No matter who I asked about their fair days, they all reiterated what excitement the fair brought to them as children. My mother said it was a huge fair when she was a child with lots of games and booths set up in the parking lot of the school. The anticipation of fair day was pretty exciting for everyone, and she can remember when the fair was canceled due to the horrific flood of 1938. She grew up in Whitingham and they lived up on a hill where there were no rivers. Her father went into town on fair morning while the children prepared for an exciting day at the fair. When he returned home he informed them the fair had been canceled because the roads were washed out and Wilmington had been hit hard.

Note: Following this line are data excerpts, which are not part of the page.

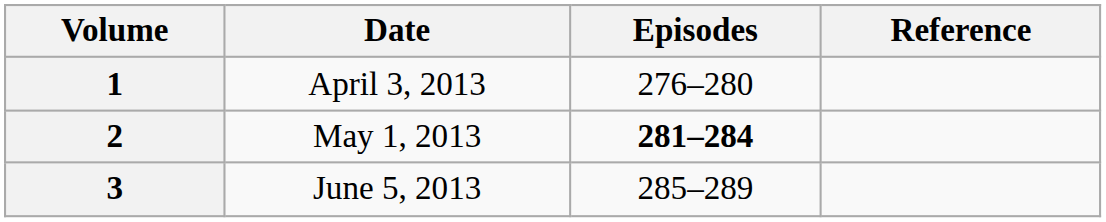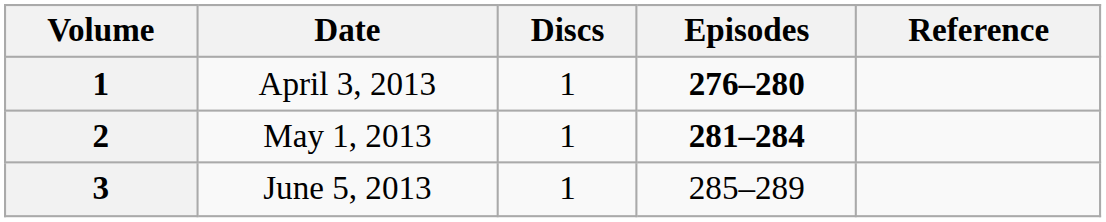+ column: Discs | 1 | 1 | 1
April 3, 2013 | Episodes: normal -> bold
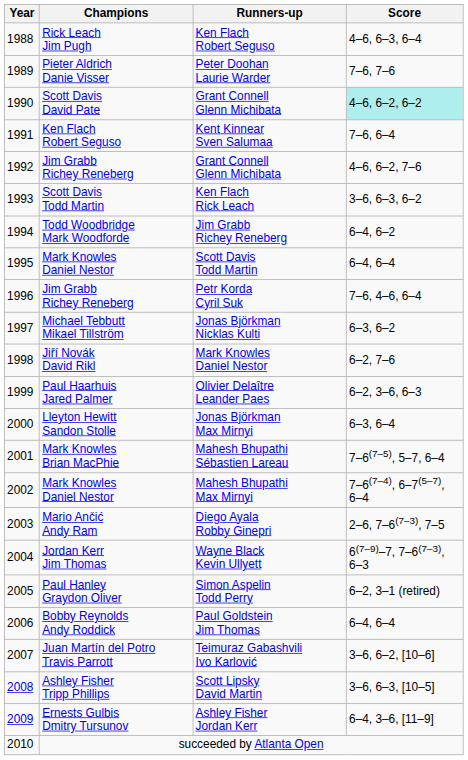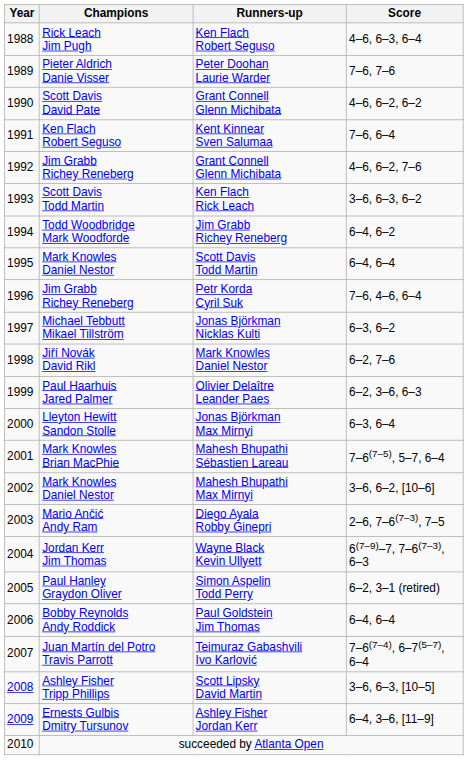Scott Davis David Pate / Grant Connell Glenn Michibata | Score: paleturquoise background -> no background
Mahesh Bhupathi Max Mirnyi | Score: 7–6(7–4), 6–7(5–7), 6–4 -> 3–6, 6–2, [10–6]
Teimuraz Gabashvili Ivo Karlović | Score: 3–6, 6–2, [10–6] -> 7–6(7–4), 6–7(5–7), 6–4
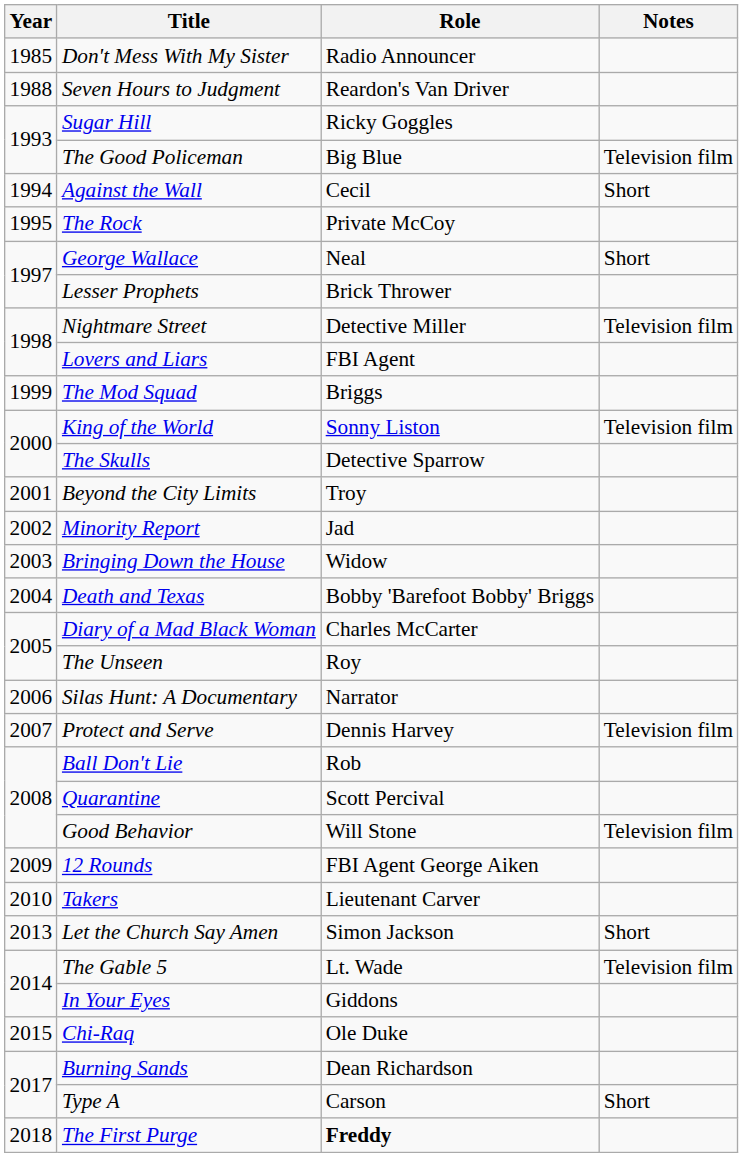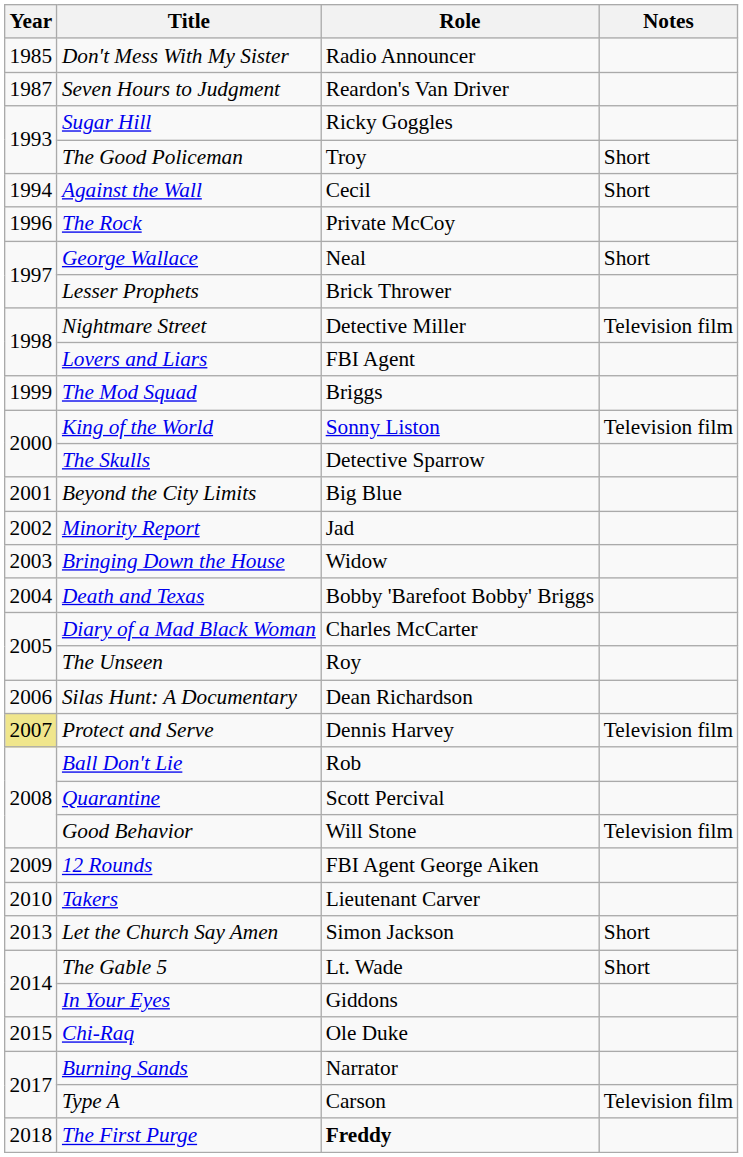Seven Hours to Judgment | Year: 1988 -> 1987
The Good Policeman | Role: Big Blue -> Troy
The Good Policeman | Notes: Television film -> Short
The Rock | Year: 1995 -> 1996
Beyond the City Limits | Role: Troy -> Big Blue
Silas Hunt: A Documentary | Role: Narrator -> Dean Richardson
Protect and Serve | Year: no background -> khaki background
The Gable 5 | Notes: Television film -> Short
Burning Sands | Role: Dean Richardson -> Narrator
Type A | Notes: Short -> Television film
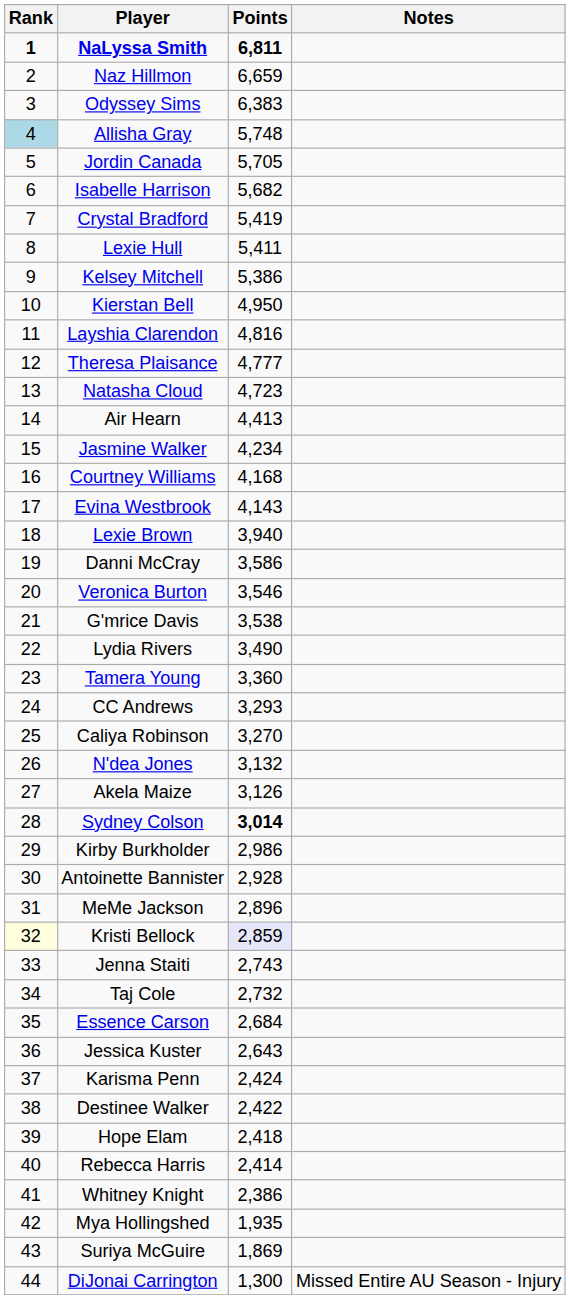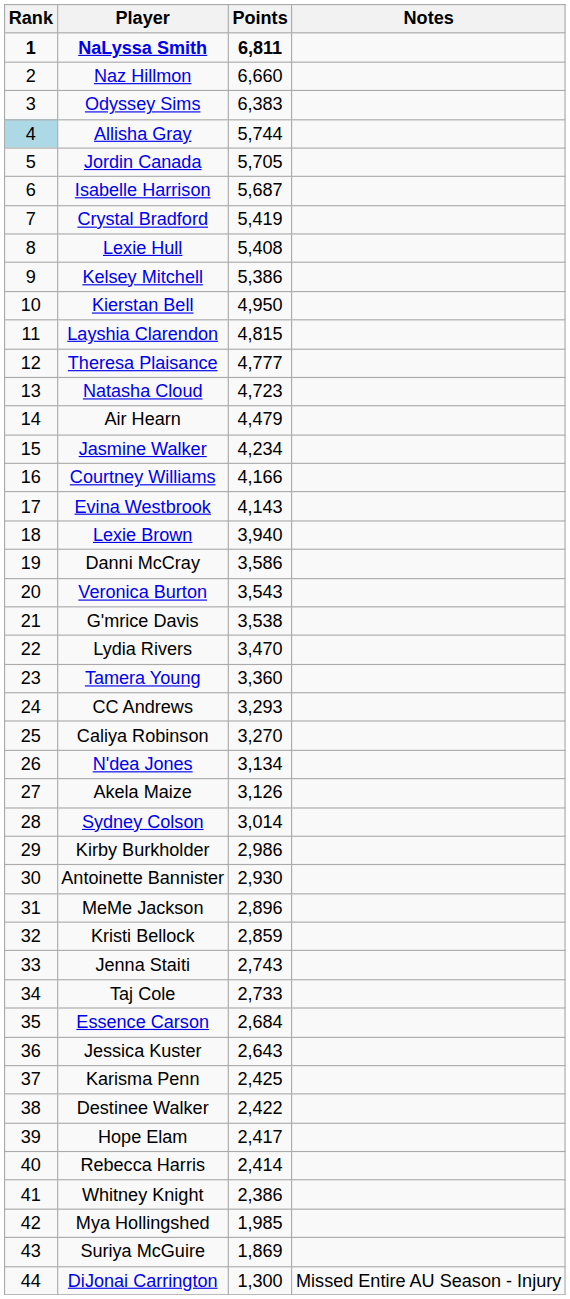Naz Hillmon | Points: 6,659 -> 6,660
Allisha Gray | Points: 5,748 -> 5,744
Isabelle Harrison | Points: 5,682 -> 5,687
Lexie Hull | Points: 5,411 -> 5,408
Layshia Clarendon | Points: 4,816 -> 4,815
Air Hearn | Points: 4,413 -> 4,479
Courtney Williams | Points: 4,168 -> 4,166
Veronica Burton | Points: 3,546 -> 3,543
Lydia Rivers | Points: 3,490 -> 3,470
N'dea Jones | Points: 3,132 -> 3,134
Sydney Colson | Points: bold -> normal
Antoinette Bannister | Points: 2,928 -> 2,930
Kristi Bellock | Rank: lightyellow background -> no background
Kristi Bellock | Points: lavender background -> no background
Taj Cole | Points: 2,732 -> 2,733
Karisma Penn | Points: 2,424 -> 2,425
Hope Elam | Points: 2,418 -> 2,417
Mya Hollingshed | Points: 1,935 -> 1,985
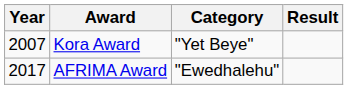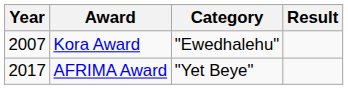Kora Award | Category: "Yet Beye" -> "Ewedhalehu"
AFRIMA Award | Category: "Ewedhalehu" -> "Yet Beye"
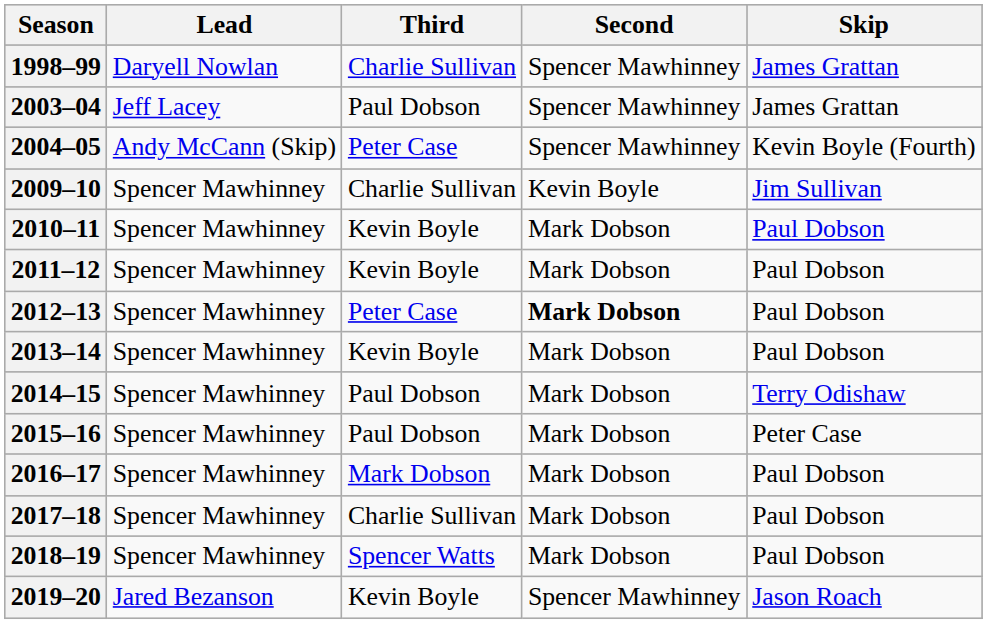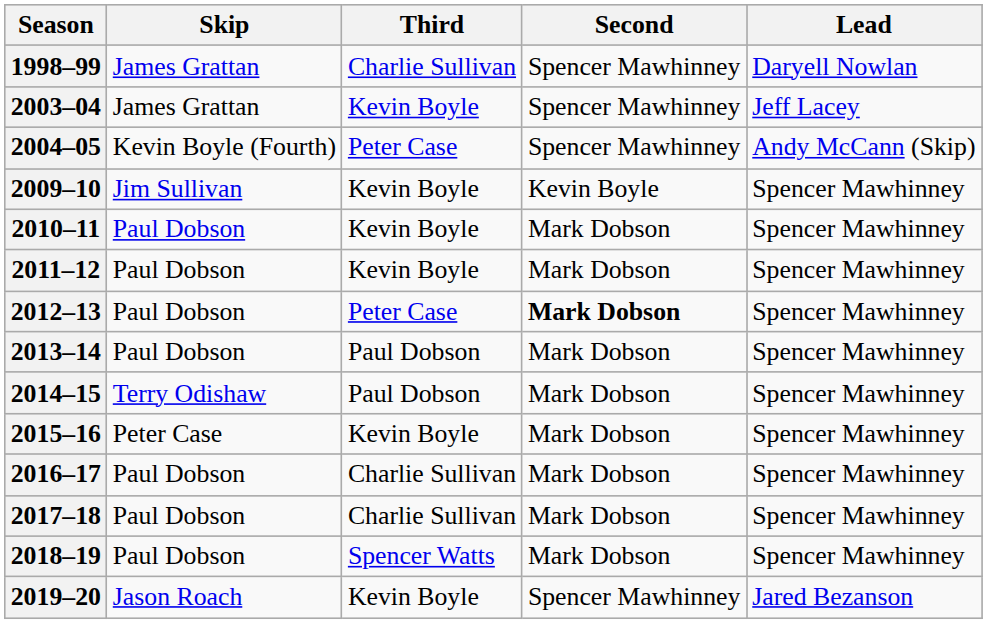columns swapped: Skip <-> Lead
2003–04 | Third: Paul Dobson -> Kevin Boyle
2009–10 | Third: Charlie Sullivan -> Kevin Boyle
2013–14 | Third: Kevin Boyle -> Paul Dobson
2015–16 | Third: Paul Dobson -> Kevin Boyle
2016–17 | Third: Mark Dobson -> Charlie Sullivan
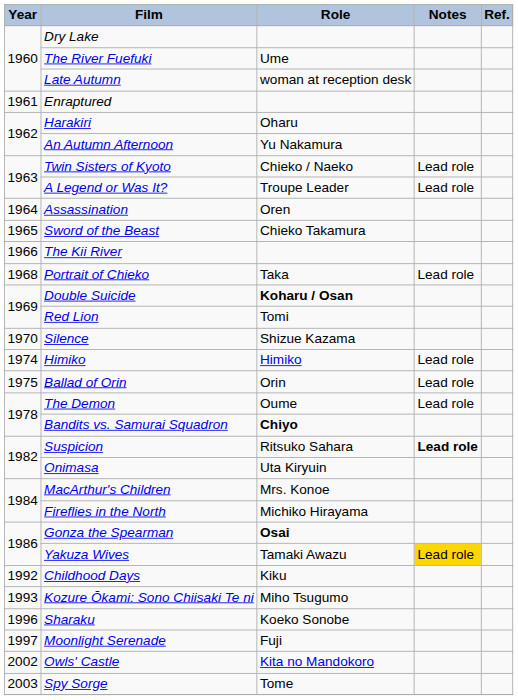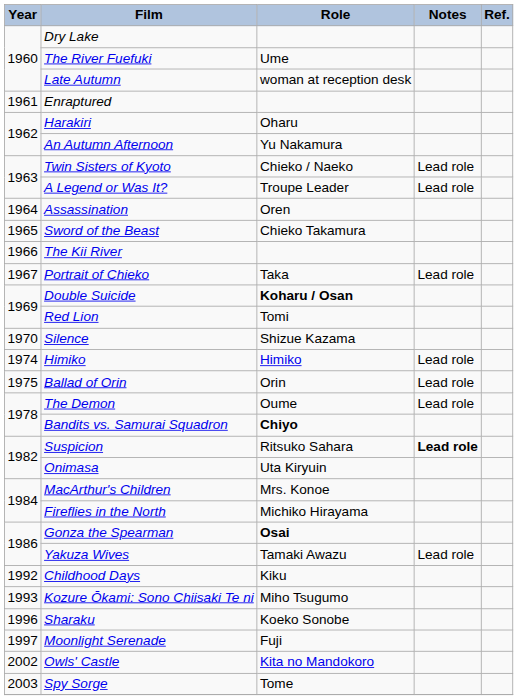Portrait of Chieko | Year: 1968 -> 1967
Yakuza Wives | Notes: gold background -> no background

Once fair day came around, Diana spent most of her time near the horse show or watching the horse drawing. She enjoyed going through the cattle sheds and seeing the different breeds of cows walking through the old gym, Floral Hall, and Haynes Hall to look at all the different exhibits.

Under the fair office is where you could always purchase some homemade doughnuts at the Couples Club booth and I can remember how yummy those were, too. I wonder if Diana ever thought she would be in the office above the doughnut stand one day, volunteering? Diana wasn’t much for rides as a kid but she certainly was a longtime dedicated volunteer of the fair for many years. Thank you, Diana.

Liz Wheeler was another long time volunteer with the fair along with her husband John, and eventually their son Will. They put in a lot of years alongside Stanley and Diana.

Steve Adams has kept the Adams name active with the fair. If you haven’t received a fair booklet yet be sure to get one and you can read up on the history of the Adams connection to the fair.

The Bartletts from Dover, Robinsons, Leon Boyd, Louie Moore, Matt Cole, Nicki Steel, Frankie Dix, Thelma and Deb Boyd, the Greens, and the Janovskys are all families and individuals who have volunteered. Kevin Aldrich has dedicated much time heading up the demo derby.

There’s a ton of other volunteers and groups of volunteers who have worked the fair over the years, from parking cars to getting the fair booklet out on time. I remember working the entrance booth with the Boy Scout troop and my son Nathan, then going on to help John and Will Wheeler with the music jam session held up in the cattle shed.

The Historical Society of Wilmington sold midway tickets for years out of the ticket booth on the field and worked the entrance booth for several years.

There were a lot of years when there wasn’t a fair held for one reason or another but Wilmington has had a fair of some sort since the mid 1800s, well surpassing the 100-year mark. This year while you’re at the fair from August 10 through 13, be sure to stop a volunteer and thank them for all they do.